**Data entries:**
________________________
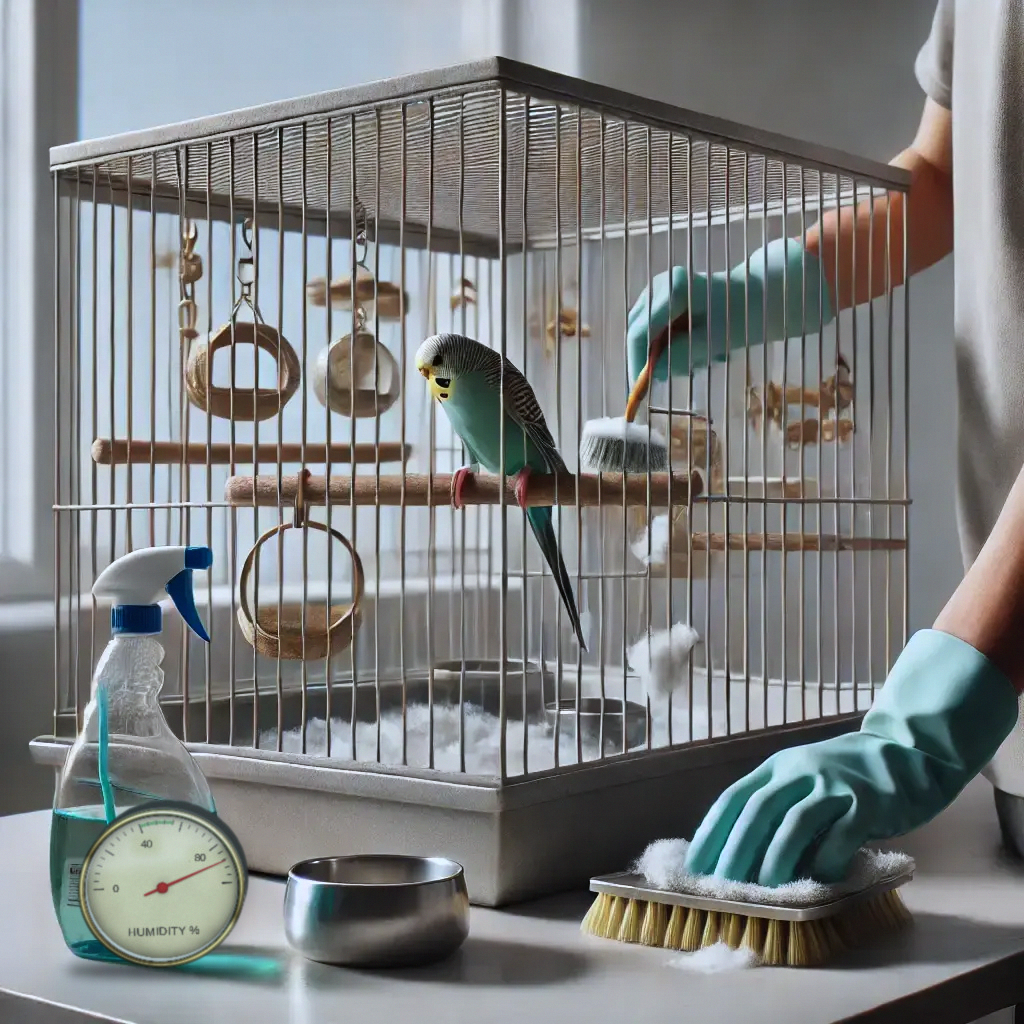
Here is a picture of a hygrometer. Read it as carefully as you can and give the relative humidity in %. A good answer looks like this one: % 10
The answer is % 88
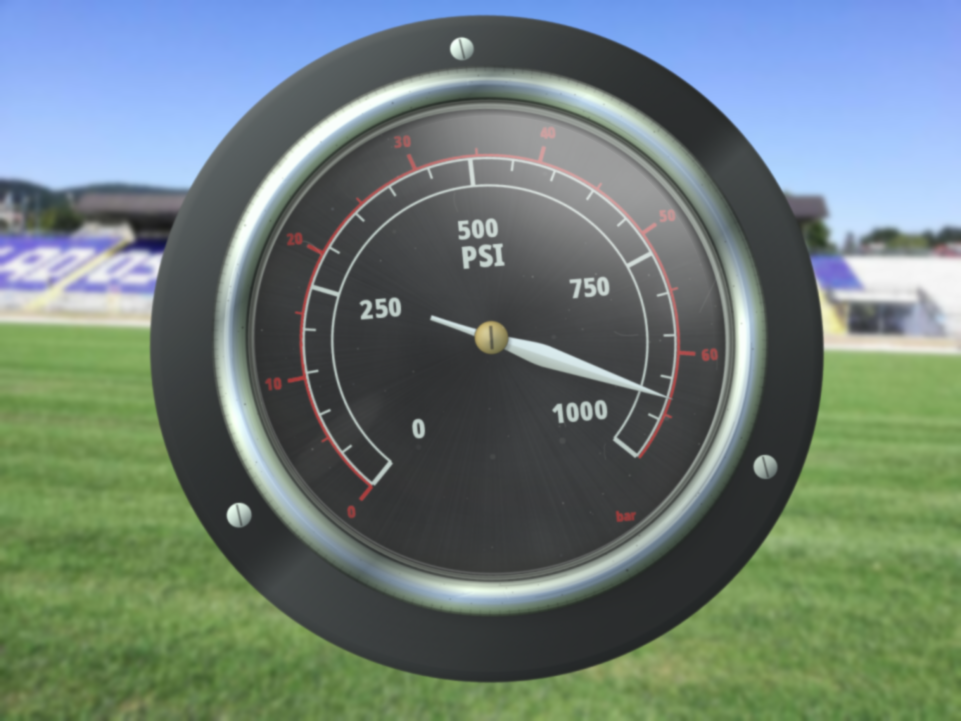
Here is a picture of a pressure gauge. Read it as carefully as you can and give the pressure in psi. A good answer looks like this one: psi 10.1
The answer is psi 925
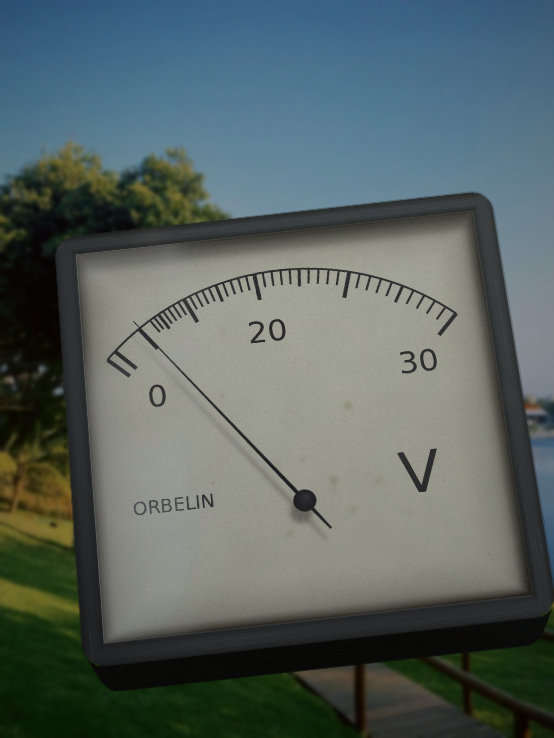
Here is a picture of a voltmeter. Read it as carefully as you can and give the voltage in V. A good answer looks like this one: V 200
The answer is V 10
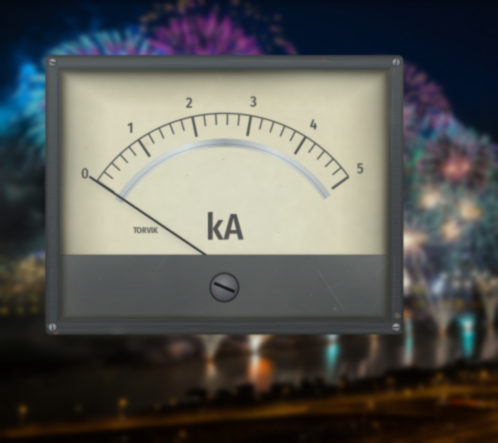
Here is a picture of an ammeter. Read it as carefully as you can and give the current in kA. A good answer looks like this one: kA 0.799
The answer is kA 0
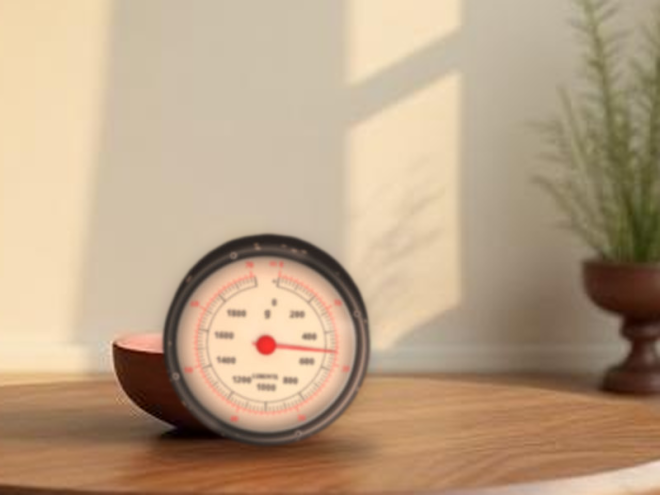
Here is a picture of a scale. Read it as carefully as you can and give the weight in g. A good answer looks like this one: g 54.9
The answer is g 500
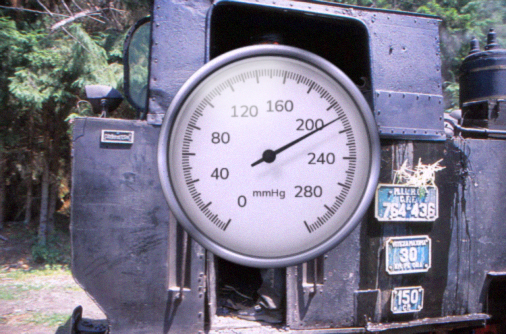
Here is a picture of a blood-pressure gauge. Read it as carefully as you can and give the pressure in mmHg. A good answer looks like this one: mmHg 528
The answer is mmHg 210
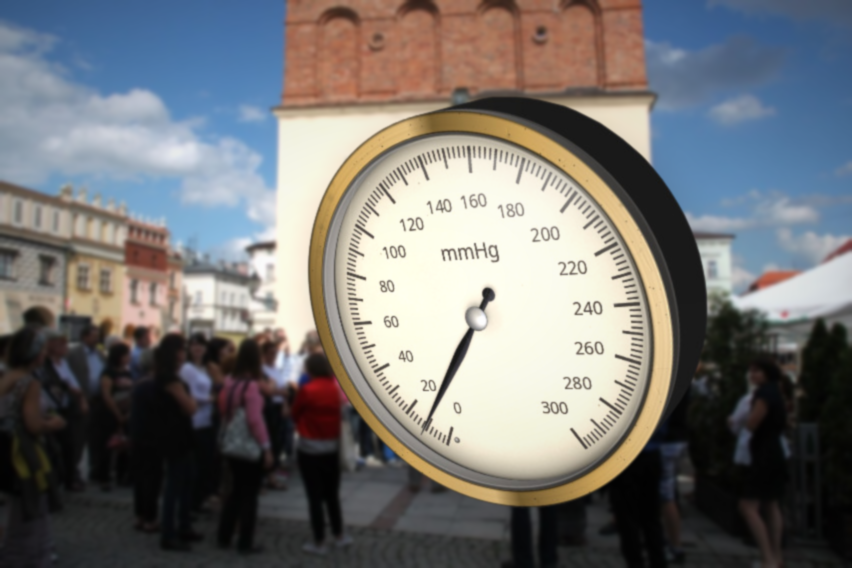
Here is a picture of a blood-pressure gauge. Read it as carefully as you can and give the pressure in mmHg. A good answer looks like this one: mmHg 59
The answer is mmHg 10
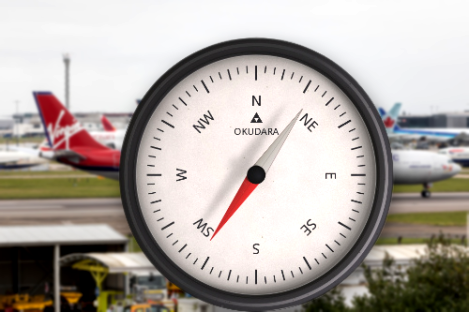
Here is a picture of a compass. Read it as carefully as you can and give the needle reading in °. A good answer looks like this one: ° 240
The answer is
________________________
**Work to be completed:**
Copy out the lines of the listing above without changes, starting with the line containing "Here is a picture of a scale." and going on through the line containing "The answer is mmHg 210". Leave the pictures out.

**Response below:**
Here is a picture of a scale. Read it as carefully as you can and give the weight in g. A good answer looks like this one: g 54.9
The answer is g 500
Here is a picture of a blood-pressure gauge. Read it as carefully as you can and give the pressure in mmHg. A good answer looks like this one: mmHg 528
The answer is mmHg 210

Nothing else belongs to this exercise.